Забрел по колено в воду, постоял, почерпал воду ладошкой и сразу же вышел. Лег животом на песок.

— Вот погреюсь — и хватит...»

Михаил Сизов очень хорошо описал, как, спрятавшись, кажется, от всех друзей и недругов, с какой-то роковой неизбежностью соскальзывал Рубцов в гибельную пучину...

«Алкогольное безумие только набирало обороты... В чайной — в розлив и на вынос — рекой лились водка, вермут и портвейн, пиво. Осоловелые механизаторы в грязных сапогах слонялись от стола к столу, как тени. Скопище техники — тракторы, машины возле чайной, как кони у коновязи.

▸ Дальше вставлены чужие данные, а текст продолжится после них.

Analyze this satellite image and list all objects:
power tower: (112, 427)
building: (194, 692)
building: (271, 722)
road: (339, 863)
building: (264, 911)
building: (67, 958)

Пива нам показалось мало, а тут еще встретился знакомый сотрудник из районной газеты, который тотчас приобрел «бомбу» портвейна. Она, эта «бомба», и была выпита тотчас на зеленой лужайке под акациями. Мигнуть не успели, как мой знакомый, точно за стиральную доску встал, начал мытарить Колю, а заодно и меня своими стихами... Рубцов морщился, как от головной боли, автор же этого не замечал. Автор потел, голос его дорастал до металлического звона, но не отступался. Наконец выдохся, и Коля, улучив момент, предложил сходить за второй «бомбой».

— Я сам пойду! — оборвал он наши порывы. — А вы тут посидите, еще почитайте... Хорошие стихи, — ровным, как стол, голосом похвалил он и моментом скрылся за акациями».

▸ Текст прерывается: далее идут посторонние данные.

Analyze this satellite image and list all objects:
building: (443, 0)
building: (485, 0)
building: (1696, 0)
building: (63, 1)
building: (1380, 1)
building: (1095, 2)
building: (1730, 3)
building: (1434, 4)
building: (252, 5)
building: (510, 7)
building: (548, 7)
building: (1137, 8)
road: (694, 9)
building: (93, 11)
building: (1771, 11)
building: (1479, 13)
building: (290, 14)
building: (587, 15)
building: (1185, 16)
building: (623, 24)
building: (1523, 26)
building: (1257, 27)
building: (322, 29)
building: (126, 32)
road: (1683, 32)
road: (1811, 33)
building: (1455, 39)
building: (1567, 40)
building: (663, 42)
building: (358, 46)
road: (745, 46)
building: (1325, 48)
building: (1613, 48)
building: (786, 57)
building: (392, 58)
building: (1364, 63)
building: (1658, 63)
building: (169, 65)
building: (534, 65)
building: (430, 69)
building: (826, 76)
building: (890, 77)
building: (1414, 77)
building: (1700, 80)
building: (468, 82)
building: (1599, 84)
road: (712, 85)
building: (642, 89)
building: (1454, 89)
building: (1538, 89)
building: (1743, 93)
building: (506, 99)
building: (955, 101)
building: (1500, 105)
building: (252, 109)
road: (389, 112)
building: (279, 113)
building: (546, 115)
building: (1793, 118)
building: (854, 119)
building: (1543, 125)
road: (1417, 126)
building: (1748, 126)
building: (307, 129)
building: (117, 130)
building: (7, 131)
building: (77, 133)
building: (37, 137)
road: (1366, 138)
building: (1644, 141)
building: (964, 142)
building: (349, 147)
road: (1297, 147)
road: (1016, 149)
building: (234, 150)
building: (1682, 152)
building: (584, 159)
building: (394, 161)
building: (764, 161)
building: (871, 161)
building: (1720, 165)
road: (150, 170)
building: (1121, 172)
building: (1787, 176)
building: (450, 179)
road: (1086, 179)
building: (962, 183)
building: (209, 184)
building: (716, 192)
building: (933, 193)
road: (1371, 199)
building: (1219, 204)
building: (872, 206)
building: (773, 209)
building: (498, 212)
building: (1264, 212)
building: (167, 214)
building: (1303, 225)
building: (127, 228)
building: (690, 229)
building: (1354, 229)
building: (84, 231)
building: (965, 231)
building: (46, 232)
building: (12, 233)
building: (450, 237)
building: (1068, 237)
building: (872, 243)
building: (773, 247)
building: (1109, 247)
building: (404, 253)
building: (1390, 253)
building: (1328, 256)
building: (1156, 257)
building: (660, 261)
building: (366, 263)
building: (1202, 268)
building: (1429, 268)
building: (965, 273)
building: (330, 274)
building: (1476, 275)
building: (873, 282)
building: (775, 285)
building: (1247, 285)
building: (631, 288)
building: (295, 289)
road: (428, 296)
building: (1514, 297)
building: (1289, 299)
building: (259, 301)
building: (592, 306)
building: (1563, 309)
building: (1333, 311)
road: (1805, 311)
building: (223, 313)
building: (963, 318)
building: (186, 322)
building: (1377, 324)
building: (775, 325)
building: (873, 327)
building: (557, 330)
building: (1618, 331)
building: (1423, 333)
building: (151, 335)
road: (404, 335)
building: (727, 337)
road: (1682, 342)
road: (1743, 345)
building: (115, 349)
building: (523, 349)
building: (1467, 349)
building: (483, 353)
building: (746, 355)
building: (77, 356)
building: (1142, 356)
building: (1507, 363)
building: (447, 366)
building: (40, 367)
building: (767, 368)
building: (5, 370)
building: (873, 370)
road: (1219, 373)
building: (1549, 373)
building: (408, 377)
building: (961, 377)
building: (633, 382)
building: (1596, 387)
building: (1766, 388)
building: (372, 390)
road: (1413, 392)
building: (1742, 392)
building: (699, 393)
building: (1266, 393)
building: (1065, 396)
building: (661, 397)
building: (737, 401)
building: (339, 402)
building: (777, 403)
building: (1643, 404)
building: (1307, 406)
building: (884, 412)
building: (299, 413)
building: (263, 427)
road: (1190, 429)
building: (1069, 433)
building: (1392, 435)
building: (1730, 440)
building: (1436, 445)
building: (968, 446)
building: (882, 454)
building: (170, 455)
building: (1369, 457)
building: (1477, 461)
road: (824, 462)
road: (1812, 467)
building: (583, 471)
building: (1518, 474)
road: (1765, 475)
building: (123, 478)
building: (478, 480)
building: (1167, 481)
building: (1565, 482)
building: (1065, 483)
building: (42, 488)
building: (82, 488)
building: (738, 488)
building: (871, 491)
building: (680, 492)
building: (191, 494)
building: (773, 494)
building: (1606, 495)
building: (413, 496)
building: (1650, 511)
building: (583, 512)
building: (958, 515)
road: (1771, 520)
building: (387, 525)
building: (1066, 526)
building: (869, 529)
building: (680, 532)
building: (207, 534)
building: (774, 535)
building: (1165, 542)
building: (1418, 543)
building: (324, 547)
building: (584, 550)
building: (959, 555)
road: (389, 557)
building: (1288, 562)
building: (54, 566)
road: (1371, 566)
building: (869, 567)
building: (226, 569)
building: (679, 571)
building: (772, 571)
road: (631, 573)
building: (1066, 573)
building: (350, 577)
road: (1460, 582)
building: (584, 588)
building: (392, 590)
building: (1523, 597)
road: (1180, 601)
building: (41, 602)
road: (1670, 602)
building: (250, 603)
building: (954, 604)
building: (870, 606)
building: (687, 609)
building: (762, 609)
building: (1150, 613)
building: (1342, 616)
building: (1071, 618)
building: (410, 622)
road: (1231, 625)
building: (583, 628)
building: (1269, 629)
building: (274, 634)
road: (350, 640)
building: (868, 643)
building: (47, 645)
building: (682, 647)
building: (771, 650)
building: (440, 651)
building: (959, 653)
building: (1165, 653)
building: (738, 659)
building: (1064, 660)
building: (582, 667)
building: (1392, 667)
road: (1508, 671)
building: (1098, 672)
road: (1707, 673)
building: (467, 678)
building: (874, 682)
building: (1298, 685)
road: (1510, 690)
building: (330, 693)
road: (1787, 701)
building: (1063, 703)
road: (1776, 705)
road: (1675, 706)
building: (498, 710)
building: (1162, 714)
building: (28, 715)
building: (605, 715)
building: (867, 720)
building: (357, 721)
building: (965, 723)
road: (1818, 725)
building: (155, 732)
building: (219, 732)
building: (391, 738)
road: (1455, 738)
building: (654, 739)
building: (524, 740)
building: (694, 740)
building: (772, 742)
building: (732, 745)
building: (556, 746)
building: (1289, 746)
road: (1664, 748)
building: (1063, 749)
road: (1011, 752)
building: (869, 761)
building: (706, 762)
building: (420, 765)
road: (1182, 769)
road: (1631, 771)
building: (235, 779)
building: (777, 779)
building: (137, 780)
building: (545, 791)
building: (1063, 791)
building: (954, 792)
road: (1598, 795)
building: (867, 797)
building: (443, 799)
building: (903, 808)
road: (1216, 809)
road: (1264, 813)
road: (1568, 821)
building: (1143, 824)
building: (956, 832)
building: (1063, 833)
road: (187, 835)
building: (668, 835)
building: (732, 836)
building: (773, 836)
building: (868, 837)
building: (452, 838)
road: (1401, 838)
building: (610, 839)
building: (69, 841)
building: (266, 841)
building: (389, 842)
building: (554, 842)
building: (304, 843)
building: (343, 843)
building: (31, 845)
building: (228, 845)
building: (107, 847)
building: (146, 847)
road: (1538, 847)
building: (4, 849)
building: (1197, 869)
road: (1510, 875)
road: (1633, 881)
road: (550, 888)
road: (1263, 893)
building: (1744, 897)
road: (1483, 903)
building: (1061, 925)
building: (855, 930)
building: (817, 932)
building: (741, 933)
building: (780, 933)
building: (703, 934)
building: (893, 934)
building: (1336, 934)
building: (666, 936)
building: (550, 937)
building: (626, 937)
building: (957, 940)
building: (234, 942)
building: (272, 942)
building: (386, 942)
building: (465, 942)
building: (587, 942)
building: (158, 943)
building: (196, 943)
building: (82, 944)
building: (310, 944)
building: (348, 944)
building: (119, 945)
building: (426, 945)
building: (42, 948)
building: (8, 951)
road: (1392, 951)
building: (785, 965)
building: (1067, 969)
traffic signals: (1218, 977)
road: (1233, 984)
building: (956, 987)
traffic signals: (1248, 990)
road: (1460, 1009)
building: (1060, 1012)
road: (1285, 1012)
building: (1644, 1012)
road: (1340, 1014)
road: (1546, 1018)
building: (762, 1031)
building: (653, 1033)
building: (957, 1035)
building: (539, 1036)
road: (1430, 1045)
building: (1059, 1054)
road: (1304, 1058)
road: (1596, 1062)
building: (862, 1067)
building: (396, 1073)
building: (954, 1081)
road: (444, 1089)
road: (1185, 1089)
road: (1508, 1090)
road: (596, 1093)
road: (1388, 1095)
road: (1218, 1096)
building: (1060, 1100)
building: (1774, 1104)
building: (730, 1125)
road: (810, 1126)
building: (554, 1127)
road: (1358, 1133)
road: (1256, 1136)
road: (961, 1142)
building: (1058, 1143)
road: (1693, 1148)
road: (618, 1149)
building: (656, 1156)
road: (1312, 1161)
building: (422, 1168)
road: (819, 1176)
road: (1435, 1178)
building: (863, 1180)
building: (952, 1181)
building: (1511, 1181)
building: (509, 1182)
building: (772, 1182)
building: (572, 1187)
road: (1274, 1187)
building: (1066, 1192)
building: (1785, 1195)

Рубцова долго не было, и Сизов не выдержал.

— Как бы не поколотили его, нездешнего, — забеспокоился он, — подожди здесь, а я пойду подстрахую.

И он направился в забегаловку (чайную уже закрыли) на поиски.

Рубцов стоял в густой очереди.

К прилавку было не протолкнуться, и Рубцов через головы передал Сизову одну за другой «бомбы» с чернильно-густой жидкостью.

— Фу! — выдохнул Рубцов, когда выбрались из забегаловки. — Даже плешь вспотела. А куда ты дел своего приятеля?

— А он там нас ждет, в садике. Я за тебя побоялся.

— Побоялся! Не из таких клоак выбирались. А вот человека-то ты зря одного оставил...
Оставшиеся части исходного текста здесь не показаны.